1 Şubat 2012 Çarşamba

Ahiret için ciddi çaba gösterenler

Müminlerin Allah'ın rızasını ve cennetini kazanabilmek için hayatları boyunca 'ciddi bir çaba' göstermeleri, onların Yüce Allah'a olan sadakatlerinin bir göstergesidir. Rabbimiz Kur'an-ı Kerim'de müminlere Allah'ın rızasını ve ahiretini kazanmak için 'ciddi bir çaba' göstermekle sorumlu olduklarını buyurmuştur. Müminler bu 'ciddi çabayı', hem kendi nefislerini imani açıdan olgunlaştırıp Allah'ın hoşnut olacağı bir yapıya kavuşturmak, hem de Allah'ın Kur'an-ı Kerim'de tarif ettiği güzel ahlakı insanlara anlatmak için gösterirler. Müminlerin Allah'a karşı duydukları iman ne kadar güçlü olursa, Allah'ın onların kalplerine hissettireceği şevk ve heyecan da o kadar kuvvetli olacaktır. Böylece müminler hem nefislerini terbiye etmiş olacaklar, hem de Allah'ın razı olacağı bir insan olabilmek için gerekli olan çaba ve şevke sahip olacaklardır. Yüce Allah , Kur'an-ı Kerim'de şöyle öğütlemiştir:

Kim de ahireti ister ve bir mümin olarak ciddi bir çaba göstererek ona çalışırsa, işte böylelerinin çabası şükre şayandır. (İsra Suresi, 19)

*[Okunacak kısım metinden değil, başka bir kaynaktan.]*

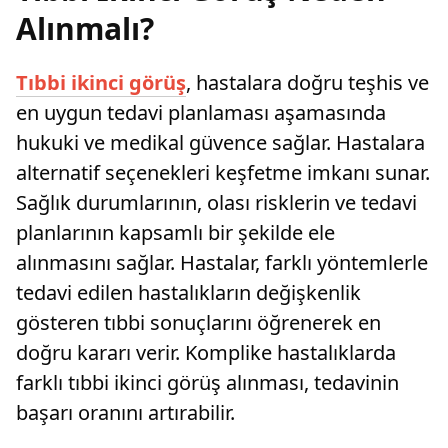
Alınmalı?
Tıbbi ikinci görüş
, hastalara doğru teşhis ve
en uygun tedavi planlaması aşamasında
hukuki ve medikal güvence sağlar. Hastalara
alternatif seçenekleri keşfetme imkanı sunar.
Sağlık durumlarının, olası risklerin ve tedavi
planlarının kapsamlı bir şekilde ele
alınmasını sağlar. Hastalar, farklı yöntemlerle
tedavi edilen hastalıkların değişkenlik
gösteren tıbbi sonuçlarını öğrenerek en
doğru kararı verir. Komplike hastalıklarda
farklı tıbbi ikinci görüş alınması, tedavinin
başarı oranını artırabilir.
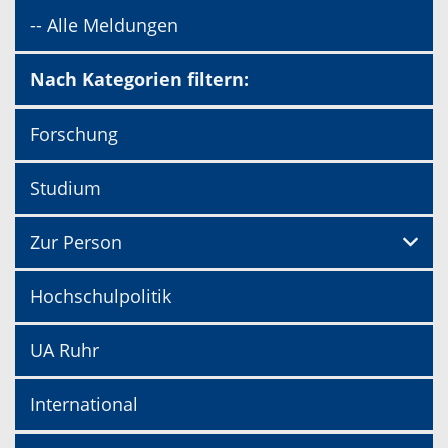
-- Alle Meldungen
Nach Kategorien filtern:
Forschung
Studium
Zur Person
Hochschulpolitik
UA Ruhr
International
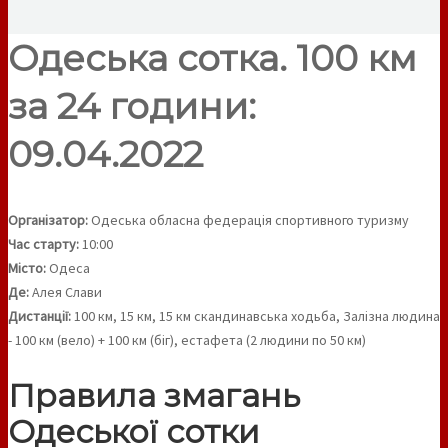
Одеська сотка. 100 км
за 24 години:
09.04.2022
Організатор:
Одеська обласна федерація спортивного туризму
Час старту:
10:00
Місто:
Одеса
Де:
Алея Слави
Дистанції:
100 км, 15 км, 15 км скандинавська ходьба, Залізна людина
- 100 км (вело) + 100 км (біг), естафета (2 людини по 50 км)
Правила змагань
Одеської сотки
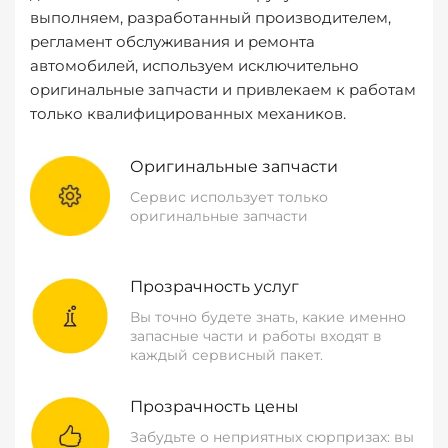
выполняем, разработанный производителем,
регламент обслуживания и ремонта
автомобилей, используем исключительно
оригинальные запчасти и привлекаем к работам
только квалифицированных механиков.
Оригинальные запчасти
Сервис использует только
оригинальные запчасти
Прозрачность услуг
Вы точно будете знать, какие именно
запасные части и работы входят в
каждый сервисный пакет.
Прозрачность цены
Забудьте о неприятных сюрпризах: вы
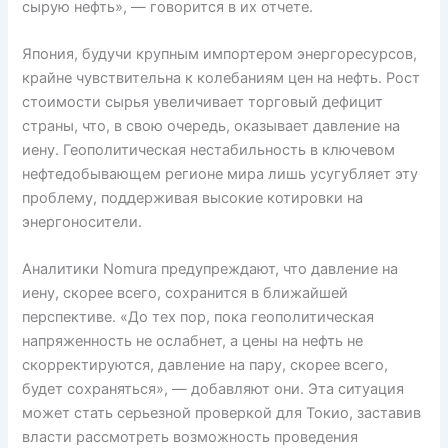
сырую нефть», — говорится в их отчете.
Япония, будучи крупным импортером энергоресурсов,
крайне чувствительна к колебаниям цен на нефть. Рост
стоимости сырья увеличивает торговый дефицит
страны, что, в свою очередь, оказывает давление на
иену. Геополитическая нестабильность в ключевом
нефтедобывающем регионе мира лишь усугубляет эту
проблему, поддерживая высокие котировки на
энергоносители.
Аналитики Nomura предупреждают, что давление на
иену, скорее всего, сохранится в ближайшей
перспективе. «До тех пор, пока геополитическая
напряженность не ослабнет, а цены на нефть не
скорректируются, давление на пару, скорее всего,
будет сохраняться», — добавляют они. Эта ситуация
может стать серьезной проверкой для Токио, заставив
власти рассмотреть возможность проведения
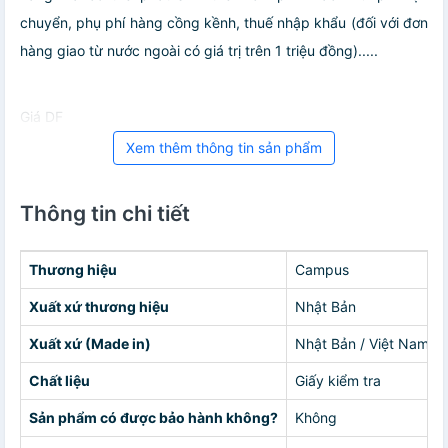
chuyển, phụ phí hàng cồng kềnh, thuế nhập khẩu (đối với đơn
hàng giao từ nước ngoài có giá trị trên 1 triệu đồng).....
Giá DF
Xem thêm thông tin sản phẩm
Thông tin chi tiết
Thương hiệu
Campus
Xuất xứ thương hiệu
Nhật Bản
Xuất xứ (Made in)
Nhật Bản / Việt Nam
Chất liệu
Giấy kiểm tra
Sản phẩm có được bảo hành không?
Không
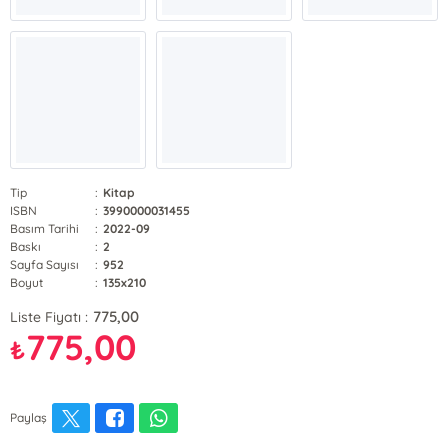
Tip
:
Kitap
ISBN
:
3990000031455
Basım Tarihi
:
2022-09
Baskı
:
2
Sayfa Sayısı
:
952
Boyut
:
135x210
775,00
Liste Fiyatı :
775,00
₺
Paylaş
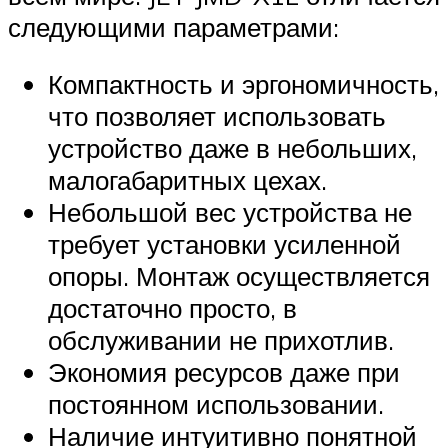
следующими параметрами:
Компактность и эргономичность,
что позволяет использовать
устройство даже в небольших,
малогабаритных цехах.
Небольшой вес устройства не
требует установки усиленной
опоры. Монтаж осуществляется
достаточно просто, в
обслуживании не прихотлив.
Экономия ресурсов даже при
постоянном использовании.
Наличие интуитивно понятной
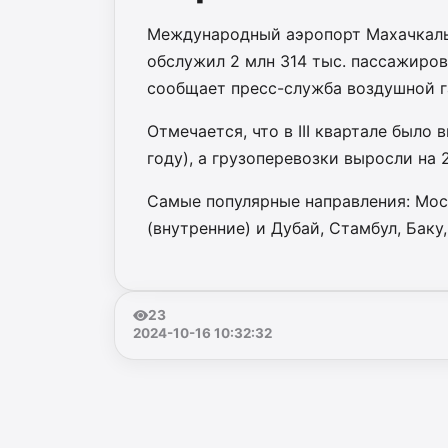
Международный аэропорт Махачкалы 
обслужил 2 млн 314 тыс. пассажиров,
сообщает пресс-служба воздушной г
Отмечается, что в III квартале было
году), а грузоперевозки выросли на 2
Самые популярные направления: Моск
(внутренние) и Дубай, Стамбул, Баку
23
2024-10-16 10:32:32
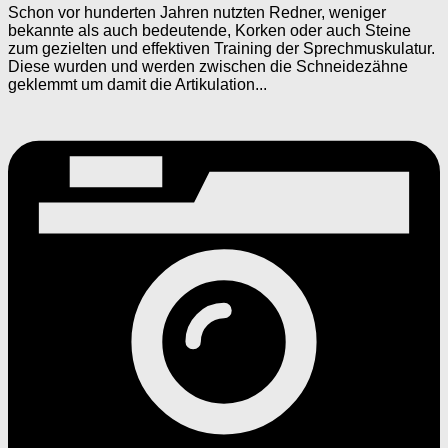
Schon vor hunderten Jahren nutzten Redner, weniger
bekannte als auch bedeutende, Korken oder auch Steine
zum gezielten und effektiven Training der Sprechmuskulatur.
Diese wurden und werden zwischen die Schneidezähne
geklemmt um damit die Artikulation...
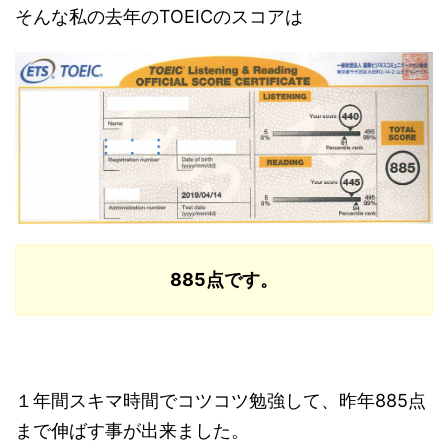
そんな私の去年のTOEICのスコアは
885点です。
１年間スキマ時間でコツコツ勉強して、昨年885点
まで伸ばす事が出来ました。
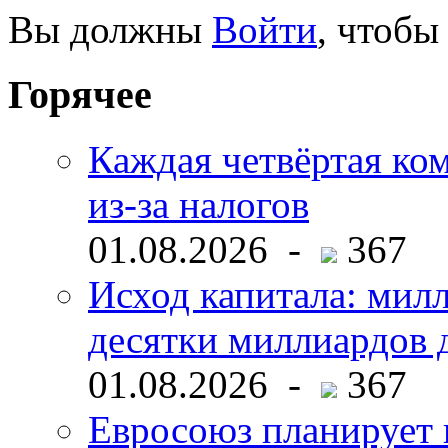
Вы должны
Войти
, чтобы
Горячее
Каждая четвёртая ко
из-за налогов
01.08.2026 -
367
Исход капитала: мил
десятки миллиардов 
01.08.2026 -
367
Евросоюз планирует 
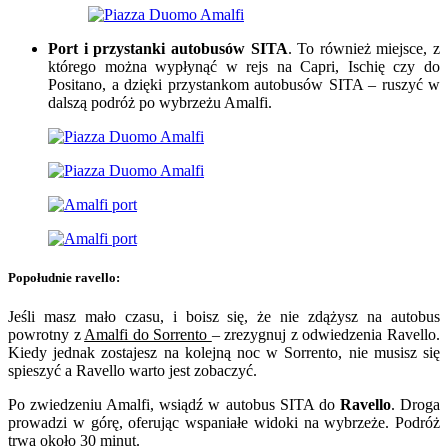
Port i przystanki autobusów SITA
. To również miejsce, z
którego można wypłynąć w rejs na Capri, Ischię czy do
Positano, a dzięki przystankom autobusów SITA – ruszyć w
dalszą podróż po wybrzeżu Amalfi.
Popołudnie ravello:
Jeśli masz mało czasu, i boisz się, że nie zdążysz na autobus
powrotny z
Amalfi do Sorrento
– zrezygnuj z odwiedzenia Ravello.
Kiedy jednak zostajesz na kolejną noc w Sorrento, nie musisz się
spieszyć a Ravello warto jest zobaczyć.
Po zwiedzeniu Amalfi, wsiądź w autobus SITA do
Ravello
. Droga
prowadzi w górę, oferując wspaniałe widoki na wybrzeże. Podróż
trwa około 30 minut.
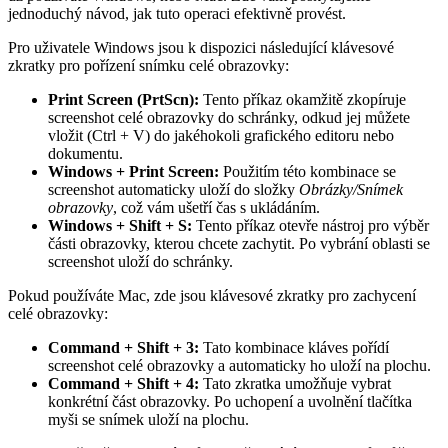
jednoduchý návod, jak tuto operaci efektivně provést.
Pro uživatele Windows jsou k dispozici následující klávesové
zkratky pro pořízení snímku celé obrazovky:
Print Screen (PrtScn):
Tento příkaz okamžitě zkopíruje
screenshot celé obrazovky do schránky, odkud jej můžete
vložit (Ctrl + V) do jakéhokoli grafického editoru nebo
dokumentu.
Windows + Print Screen:
Použitím této kombinace se
screenshot automaticky uloží do složky
Obrázky/Snímek
obrazovky
, což vám ušetří čas s ukládáním.
Windows + Shift + S:
Tento příkaz otevře nástroj pro výběr
části obrazovky, kterou chcete zachytit. Po vybrání oblasti se
screenshot uloží do schránky.
Pokud používáte Mac, zde jsou klávesové zkratky pro zachycení
celé obrazovky:
Command + Shift + 3:
Tato kombinace kláves pořídí
screenshot celé obrazovky a automaticky ho uloží na plochu.
Command + Shift + 4:
Tato zkratka umožňuje vybrat
konkrétní část obrazovky. Po uchopení a uvolnění tlačítka
myši se snímek uloží na plochu.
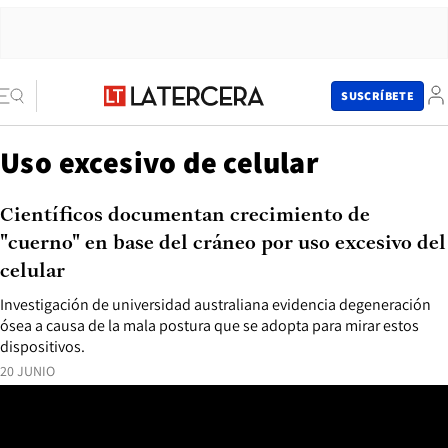
SUSCRÍBETE
Uso excesivo de celular
Científicos documentan crecimiento de
"cuerno" en base del cráneo por uso excesivo del
celular
Investigación de universidad australiana evidencia degeneración
ósea a causa de la mala postura que se adopta para mirar estos
dispositivos.
20 JUNIO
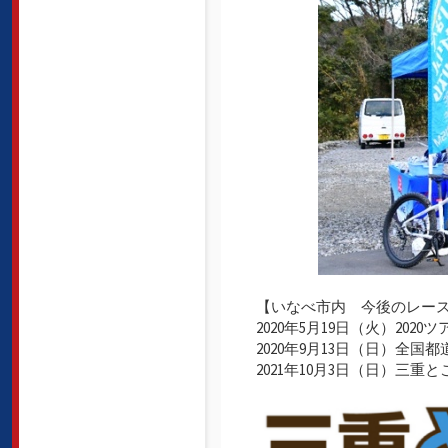
【いなべ市内 今後のレー
2020年5月19日（火）20
2020年9月13日（日）全
2021年10月3日（日）三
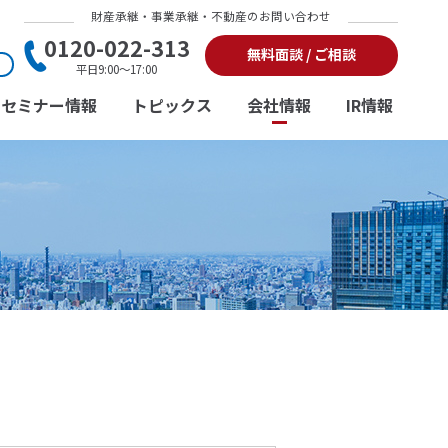
財産承継・事業承継・不動産のお問い合わせ
0120-022-313
無料面談 / ご相談
平日9:00～17:00
セミナー情報
トピックス
会社情報
IR情報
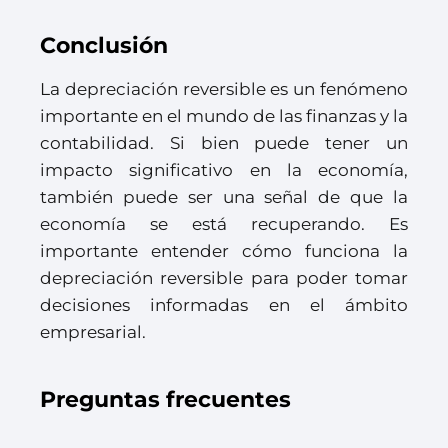
Conclusión
La depreciación reversible es un fenómeno
importante en el mundo de las finanzas y la
contabilidad. Si bien puede tener un
impacto significativo en la economía,
también puede ser una señal de que la
economía se está recuperando. Es
importante entender cómo funciona la
depreciación reversible para poder tomar
decisiones informadas en el ámbito
empresarial.
Preguntas frecuentes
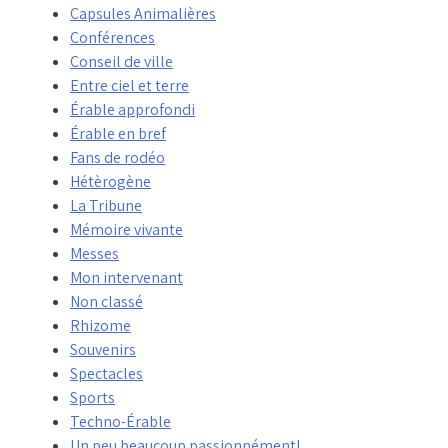
Capsules Animalières
Conférences
Conseil de ville
Entre ciel et terre
Érable approfondi
Érable en bref
Fans de rodéo
Hétèrogène
La Tribune
Mémoire vivante
Messes
Mon intervenant
Non classé
Rhizome
Souvenirs
Spectacles
Sports
Techno-Érable
Un peu beaucoup passionnément!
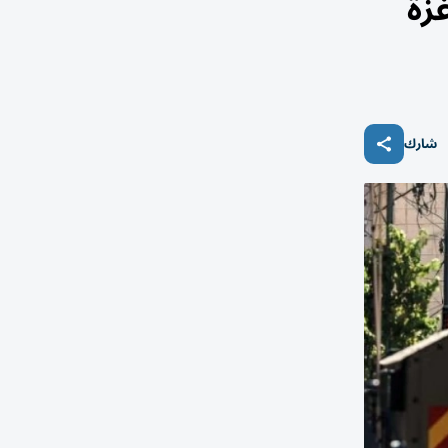
زة
شارك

İşte müminler ciddi çabayı ilk olarak kendi nefislerini Allah'ın razı olacağı bir hale getirmek için harcarlar. İnsanın kendi isteklerine ve tutkularına göre değil de, tamamen Allah'ın istediği şekilde hareket etmeye çalışması, şüphesiz ki ancak Rabbimiz'e karşı duyulacak içten bir bağlılıkla mümkündür. Müminler dünyada üstlenmeleri gereken en büyük sorumluluklardan birinin, kendi nefislerini terbiye etmek olduğunun farkındadırlar. Hayatları boyunca kendilerine sürekli olarak kötülüğü emreden ve kendilerini Allah'ın rızasından uzaklaştırmaya çalışan bu saptırıcı güçle mücadele halindedirler. Nefislerinin aldatmacalarına karşı son derece uyanık olur ve Allah'ın rızasına uygun olmayacak hareketlerden şiddetle kaçınırlar. Allah'ın ve Peygamberimiz (sav)'in güzel ahlak konusundaki tavsiyelerini bilen müminler, hem kendi nefislerine karşı mücadele etmek hem de Kur'an ahlakını insanlara anlatmak için büyük bir çaba gösterirler.